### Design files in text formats
=== Section Start ===
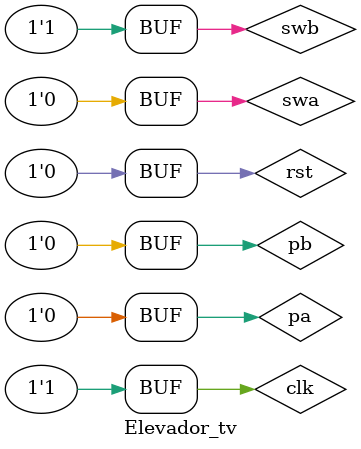
<source format=v>
`timescale 1ns / 1ps


module Elevador_tv;

	// Inputs
	reg pa;
	reg pb;
	reg swa;
	reg swb;
	reg clk;
	reg rst;

	// Outputs
	wire Mup;
	wire Mdown;

	// Instantiate the Unit Under Test (UUT)
	Elevador_vm uut (
		.pa(pa), 
		.pb(pb), 
		.swa(swa), 
		.swb(swb), 
		.Mup(Mup), 
		.Mdown(Mdown), 
		.clk(clk), 
		.rst(rst)
	);

	initial begin
		// Initialize Inputs
		pa = 0;
		pb = 0;
		swa = 0;
		swb = 0;
		rst = 1;

		// Wait 100 ns for global reset to finish
		#100;
		rst=0;
		swa = 0;
		swb = 0;//esta tildado al medio 
		#100;
		swb=1;//llego abajo
		#100;
		pa = 1;
		#10;
		pa = 0;
		swb = 0;//deja de tocar swb
		#200;
		swa=1;
		#200;
		pb = 1;
		#10;
		pb = 0;
		swa = 0;//deja de tocar swa
		#200;
		swb=1;//llega abajo
		
        
		// Add stimulus here

	end
	
	//clock
	   parameter PERIOD = 5;

   always begin
      clk = 1'b0;
      #(PERIOD/2) clk = 1'b1;
      #(PERIOD/2);
   end 
      
endmodule


</source>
=== Section End ===
### Problem to work on
Extract all the data above exactly, excluding every picture.

### Your solution
<source format=v>
`timescale 1ns / 1ps


module Elevador_tv;

	// Inputs
	reg pa;
	reg pb;
	reg swa;
	reg swb;
	reg clk;
	reg rst;

	// Outputs
	wire Mup;
	wire Mdown;

	// Instantiate the Unit Under Test (UUT)
	Elevador_vm uut (
		.pa(pa), 
		.pb(pb), 
		.swa(swa), 
		.swb(swb), 
		.Mup(Mup), 
		.Mdown(Mdown), 
		.clk(clk), 
		.rst(rst)
	);

	initial begin
		// Initialize Inputs
		pa = 0;
		pb = 0;
		swa = 0;
		swb = 0;
		rst = 1;

		// Wait 100 ns for global reset to finish
		#100;
		rst=0;
		swa = 0;
		swb = 0;//esta tildado al medio 
		#100;
		swb=1;//llego abajo
		#100;
		pa = 1;
		#10;
		pa = 0;
		swb = 0;//deja de tocar swb
		#200;
		swa=1;
		#200;
		pb = 1;
		#10;
		pb = 0;
		swa = 0;//deja de tocar swa
		#200;
		swb=1;//llega abajo
		
        
		// Add stimulus here

	end
	
	//clock
	   parameter PERIOD = 5;

   always begin
      clk = 1'b0;
      #(PERIOD/2) clk = 1'b1;
      #(PERIOD/2);
   end 
      
endmodule


</source>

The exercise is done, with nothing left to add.